Fall 2013
    Law No.: LAW9050
    Sched. No.: 113820844

Antitrust in the Global Economy*
Section 1
Martin, John S.

Administrative Information:
During SIS enrollment, check on SIS for real-time enrollment numbers
Days, Times (Room):M, 1600-1800 (WB116)
Capacity:16 **This information is current as of 04/16/2014 06:14:35 AM**
Current Enrollment:13 **This information is current as of 04/16/2014 06:14:35 AM**
Syllabus: View Syllabus (requires LawWeb account)

Course Description:

This seminar examines the unique phenomenon of global antitrust law, in a world where over 150 countries have antitrust regimes, and a single business decision can affect markets around the globe.
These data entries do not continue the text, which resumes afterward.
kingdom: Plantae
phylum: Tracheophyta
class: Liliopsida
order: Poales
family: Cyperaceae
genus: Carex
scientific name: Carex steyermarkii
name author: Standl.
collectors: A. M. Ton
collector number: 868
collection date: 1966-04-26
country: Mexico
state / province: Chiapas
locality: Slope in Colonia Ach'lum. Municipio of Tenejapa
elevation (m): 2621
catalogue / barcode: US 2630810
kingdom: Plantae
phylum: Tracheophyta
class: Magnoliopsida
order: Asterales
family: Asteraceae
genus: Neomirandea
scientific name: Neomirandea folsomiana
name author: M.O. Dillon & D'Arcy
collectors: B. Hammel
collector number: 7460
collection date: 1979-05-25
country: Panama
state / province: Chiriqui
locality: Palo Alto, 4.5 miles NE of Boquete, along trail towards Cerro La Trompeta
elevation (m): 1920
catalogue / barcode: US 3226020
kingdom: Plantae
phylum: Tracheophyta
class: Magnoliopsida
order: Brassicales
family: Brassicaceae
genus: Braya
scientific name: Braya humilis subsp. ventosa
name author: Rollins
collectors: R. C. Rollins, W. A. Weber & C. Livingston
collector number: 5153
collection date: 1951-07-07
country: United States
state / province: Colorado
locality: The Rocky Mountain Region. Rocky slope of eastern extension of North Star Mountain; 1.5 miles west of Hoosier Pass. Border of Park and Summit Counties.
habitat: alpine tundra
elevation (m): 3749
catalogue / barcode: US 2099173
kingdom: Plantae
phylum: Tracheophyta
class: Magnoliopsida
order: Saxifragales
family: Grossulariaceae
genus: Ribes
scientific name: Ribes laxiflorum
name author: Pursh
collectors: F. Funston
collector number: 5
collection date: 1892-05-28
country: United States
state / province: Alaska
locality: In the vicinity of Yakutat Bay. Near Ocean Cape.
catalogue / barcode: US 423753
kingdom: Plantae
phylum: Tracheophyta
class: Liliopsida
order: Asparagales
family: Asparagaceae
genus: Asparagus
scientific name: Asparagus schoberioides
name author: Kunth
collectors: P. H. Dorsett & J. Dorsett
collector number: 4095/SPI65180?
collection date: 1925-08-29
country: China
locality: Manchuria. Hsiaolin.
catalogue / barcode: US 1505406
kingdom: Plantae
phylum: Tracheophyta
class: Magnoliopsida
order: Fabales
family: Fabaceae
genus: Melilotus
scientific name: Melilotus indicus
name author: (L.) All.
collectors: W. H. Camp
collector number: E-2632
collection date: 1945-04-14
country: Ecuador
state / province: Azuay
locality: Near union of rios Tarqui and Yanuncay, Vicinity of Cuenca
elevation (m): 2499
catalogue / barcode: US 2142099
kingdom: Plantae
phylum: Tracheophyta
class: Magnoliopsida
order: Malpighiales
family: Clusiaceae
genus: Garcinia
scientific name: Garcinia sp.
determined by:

We start with common ground, such as the free market foundations of antitrust, developed in the United States and now making their way even to China, multi-jurisdictional cartel enforcement, and the “export” of U.S. private litigation to Europe. We then move on to conflict, examining the dramatically different transatlantic approaches to the Microsoft, Intel and other monopolization cases, uses of antitrust law to both facilitate and hinder international trade, and the different reactions of various antitrust regimes to the 2008-09 global financial crisis. Lecture and class discussion seek to provide a grounding in global antitrust principles, and student papers will explore a particular area in detail. Some prior exposure to antitrust is helpful but not required; the economic principles to be discussed are accessible to all.

PREREQUISITE: Antitrust helpful, but not required
COURSE REQUIREMENT: A substantial research paper

Prerequisites:Antitrust helpful, but not required
This course is on the approved upper-level writing requirement course list.